_Dataset records_
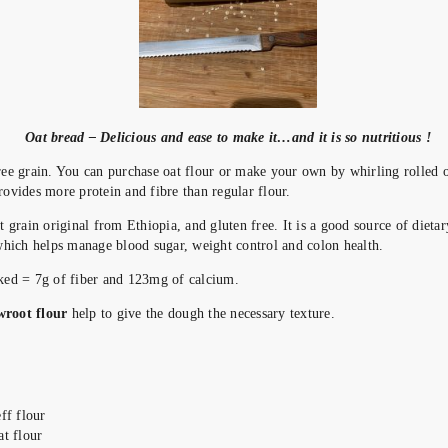
Oat bread – Delicious and ease to make it…and it is so nutritious !
ree grain. You can purchase oat flour or make your own by whirling rolled o
rovides more protein and fibre than regular flour.
 grain original from Ethiopia, and gluten free. It is a good source of dieta
 which helps manage blood sugar, weight control and colon health.
oked = 7g of fiber and 123mg of calcium.
wroot flour
help to give the dough the necessary texture.
eff flour
at flour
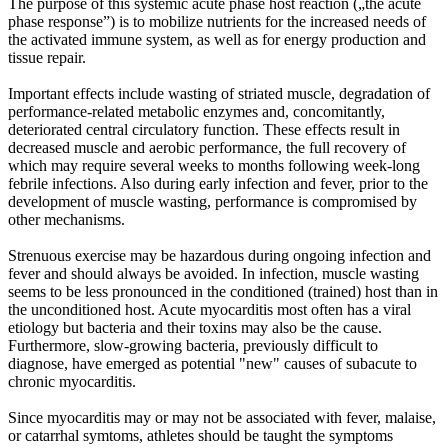
The purpose of this systemic acute phase host reaction („the acute
phase response”) is to mobilize nutrients for the increased needs of
the activated immune system, as well as for energy production and
tissue repair.
Important effects include wasting of striated muscle, degradation of
performance-related metabolic enzymes and, concomitantly,
deteriorated central circulatory function. These effects result in
decreased muscle and aerobic performance, the full recovery of
which may require several weeks to months following week-long
febrile infections. Also during early infection and fever, prior to the
development of muscle wasting, performance is compromised by
other mechanisms.
Strenuous exercise may be hazardous during ongoing infection and
fever and should always be avoided. In infection, muscle wasting
seems to be less pronounced in the conditioned (trained) host than in
the unconditioned host. Acute myocarditis most often has a viral
etiology but bacteria and their toxins may also be the cause.
Furthermore, slow-growing bacteria, previously difficult to
diagnose, have emerged as potential "new" causes of subacute to
chronic myocarditis.
Since myocarditis may or may not be associated with fever, malaise,
or catarrhal symtoms, athletes should be taught the symptoms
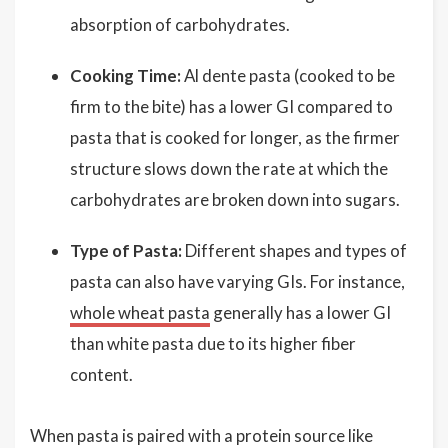
absorption of carbohydrates.
Cooking Time:
Al dente pasta (cooked to be
firm to the bite) has a lower GI compared to
pasta that is cooked for longer, as the firmer
structure slows down the rate at which the
carbohydrates are broken down into sugars.
Type of Pasta:
Different shapes and types of
pasta can also have varying GIs. For instance,
whole wheat pasta
generally has a lower GI
than white pasta due to its higher fiber
content.
When pasta is paired with a protein source like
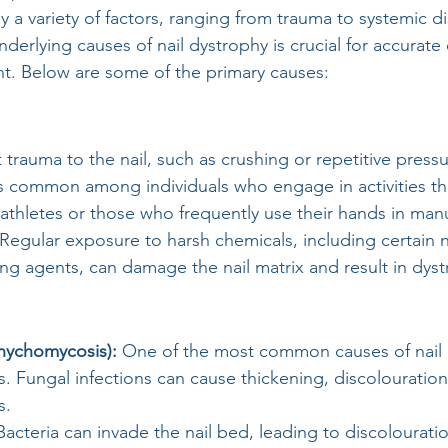
 a variety of factors, ranging from trauma to systemic di
derlying causes of nail dystrophy is crucial for accurate
t. Below are some of the primary causes:
t trauma to the nail, such as crushing or repetitive pressu
 is common among individuals who engage in activities tha
 athletes or those who frequently use their hands in manu
 Regular exposure to harsh chemicals, including certain na
ng agents, can damage the nail matrix and result in dyst
nychomycosis): 
One of the most common causes of nail 
ils. Fungal infections can cause thickening, discolouration
s.
Bacteria can invade the nail bed, leading to discolourati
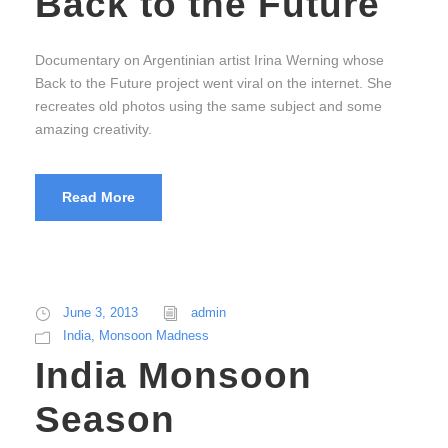
Back to the Future
Documentary on Argentinian artist Irina Werning whose
Back to the Future project went viral on the internet. She
recreates old photos using the same subject and some
amazing creativity.
Read More
June 3, 2013
admin
India
,
Monsoon Madness
India Monsoon
Season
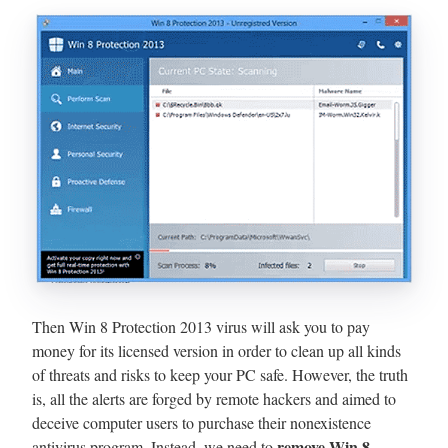
Then Win 8 Protection 2013 virus will ask you to pay
money for its licensed version in order to clean up all kinds
of threats and risks to keep your PC safe. However, the truth
is, all the alerts are forged by remote hackers and aimed to
deceive computer users to purchase their nonexistence
remove Win 8
antivirus program. Instead, we need to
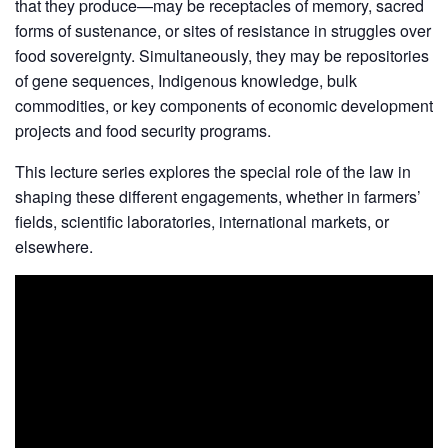
that they produce—may be receptacles of memory, sacred
forms of sustenance, or sites of resistance in struggles over
food sovereignty. Simultaneously, they may be repositories
of gene sequences, Indigenous knowledge, bulk
commodities, or key components of economic development
projects and food security programs.
This lecture series explores the special role of the law in
shaping these different engagements, whether in farmers’
fields, scientific laboratories, international markets, or
elsewhere.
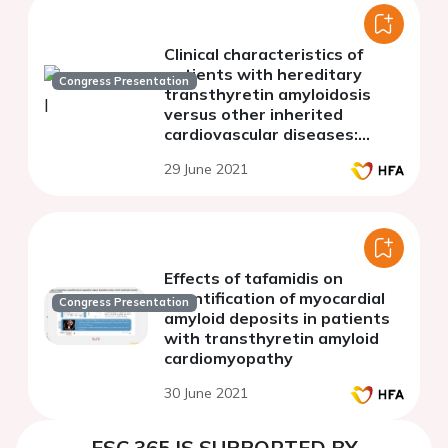
Clinical characteristics of
patients with hereditary
Congress Presentation
transthyretin amyloidosis
versus other inherited
cardiovascular diseases:
insights from a genetic
29 June 2021
testing programme
Effects of tafamidis on
quantification of myocardial
Congress Presentation
amyloid deposits in patients
with transthyretin amyloid
cardiomyopathy
30 June 2021
ESC 365 IS SUPPORTED BY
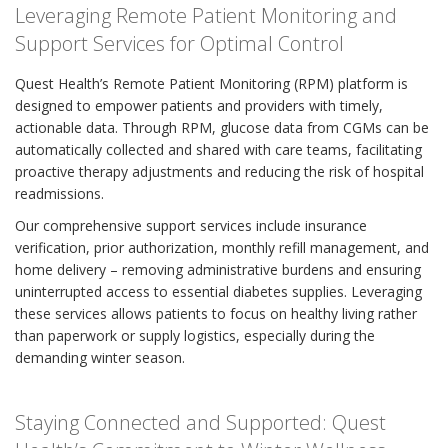
Leveraging Remote Patient Monitoring and
Support Services for Optimal Control
Quest Health’s Remote Patient Monitoring (RPM) platform is
designed to empower patients and providers with timely,
actionable data. Through RPM, glucose data from CGMs can be
automatically collected and shared with care teams, facilitating
proactive therapy adjustments and reducing the risk of hospital
readmissions.
Our comprehensive support services include insurance
verification, prior authorization, monthly refill management, and
home delivery – removing administrative burdens and ensuring
uninterrupted access to essential diabetes supplies. Leveraging
these services allows patients to focus on healthy living rather
than paperwork or supply logistics, especially during the
demanding winter season.
Staying Connected and Supported: Quest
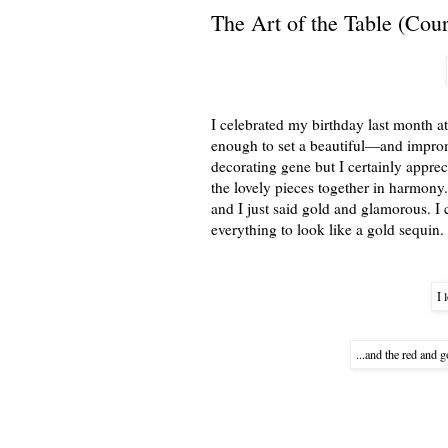
The Art of the Table (Cou
I celebrated my birthday last month 
enough to set a beautiful—and impromp
decorating gene but I certainly appreci
the lovely pieces together in harmony
and I just said gold and glamorous. I 
everything to look like a gold sequin.
I 
...and the red and 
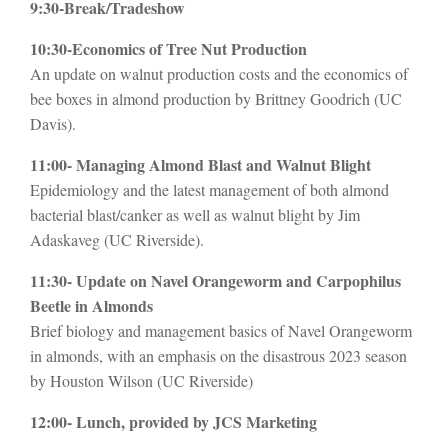
9:30-Break/Tradeshow
10:30-Economics of Tree Nut Production
An update on walnut production costs and the economics of
bee boxes in almond production by Brittney Goodrich (UC
Davis).
11:00- Managing Almond Blast and Walnut Blight
Epidemiology and the latest management of both almond
bacterial blast/canker as well as walnut blight by Jim
Adaskaveg (UC Riverside).
11:30- Update on Navel Orangeworm and Carpophilus
Beetle in Almonds
Brief biology and management basics of Navel Orangeworm
in almonds, with an emphasis on the disastrous 2023 season
by Houston Wilson (UC Riverside)
12:00- Lunch, provided by JCS Marketing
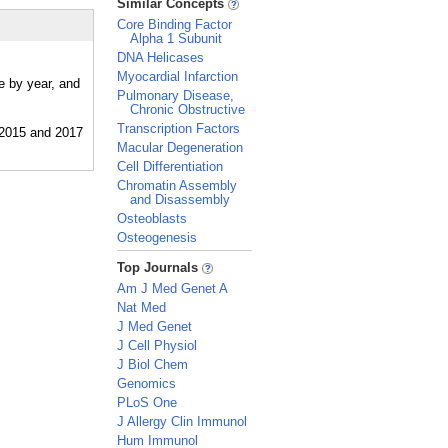
Similar Concepts
Core Binding Factor
Alpha 1 Subunit
DNA Helicases
Myocardial Infarction
e by year, and
Pulmonary Disease,
Chronic Obstructive
Transcription Factors
Macular Degeneration
Cell Differentiation
Chromatin Assembly
and Disassembly
Osteoblasts
Osteogenesis
_
Top Journals
Am J Med Genet A
Nat Med
J Med Genet
J Cell Physiol
J Biol Chem
Genomics
PLoS One
J Allergy Clin Immunol
Hum Immunol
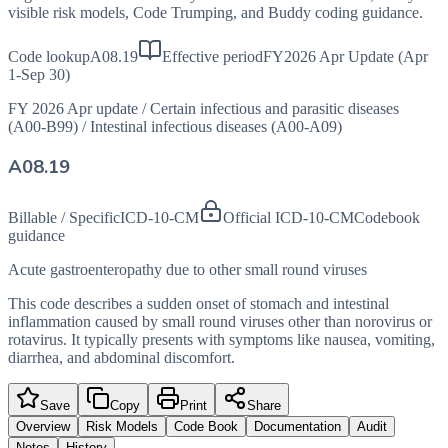
visible risk models, Code Trumping, and Buddy coding guidance.
Code lookup
A08.19
Effective period
FY2026 Apr Update (Apr
1-Sep 30)
FY 2026 Apr update
/
Certain infectious and parasitic diseases
(A00-B99)
/
Intestinal infectious diseases (A00-A09)
A08.19
Billable / Specific
ICD-10-CM
Official ICD-10-CM
Codebook
guidance
Acute gastroenteropathy due to other small round viruses
This code describes a sudden onset of stomach and intestinal
inflammation caused by small round viruses other than norovirus or
rotavirus. It typically presents with symptoms like nausea, vomiting,
diarrhea, and abdominal discomfort.
Save
Copy
Print
Share
Overview
Risk Models
Code Book
Documentation
Audit
Notes
History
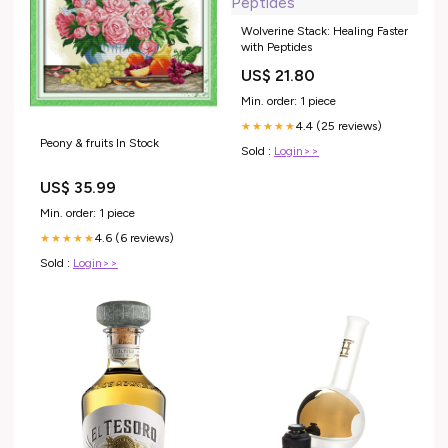
Wolverine Stack: Healing Faster
with Peptides
US$ 21.80
Min. order: 1 piece
4.4 (25 reviews)
★★★★★
Peony & fruits In Stock
Sold :
Login>>
US$ 35.99
Min. order: 1 piece
4.6 (6 reviews)
★★★★★
Sold :
Login>>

_Problem statement_
Give back exactly the lines from the first line of the data through the line with "etiology but bacteria", pictures excluded.

_Output for this task_
Oat bread – Delicious and ease to make it…and it is so nutritious !
ree grain. You can purchase oat flour or make your own by whirling rolled o
rovides more protein and fibre than regular flour.
 grain original from Ethiopia, and gluten free. It is a good source of dieta
 which helps manage blood sugar, weight control and colon health.
oked = 7g of fiber and 123mg of calcium.
wroot flour
help to give the dough the necessary texture.
eff flour
at flour
The purpose of this systemic acute phase host reaction („the acute
phase response”) is to mobilize nutrients for the increased needs of
the activated immune system, as well as for energy production and
tissue repair.
Important effects include wasting of striated muscle, degradation of
performance-related metabolic enzymes and, concomitantly,
deteriorated central circulatory function. These effects result in
decreased muscle and aerobic performance, the full recovery of
which may require several weeks to months following week-long
febrile infections. Also during early infection and fever, prior to the
development of muscle wasting, performance is compromised by
other mechanisms.
Strenuous exercise may be hazardous during ongoing infection and
fever and should always be avoided. In infection, muscle wasting
seems to be less pronounced in the conditioned (trained) host than in
the unconditioned host. Acute myocarditis most often has a viral
etiology but bacteria and their toxins may also be the cause.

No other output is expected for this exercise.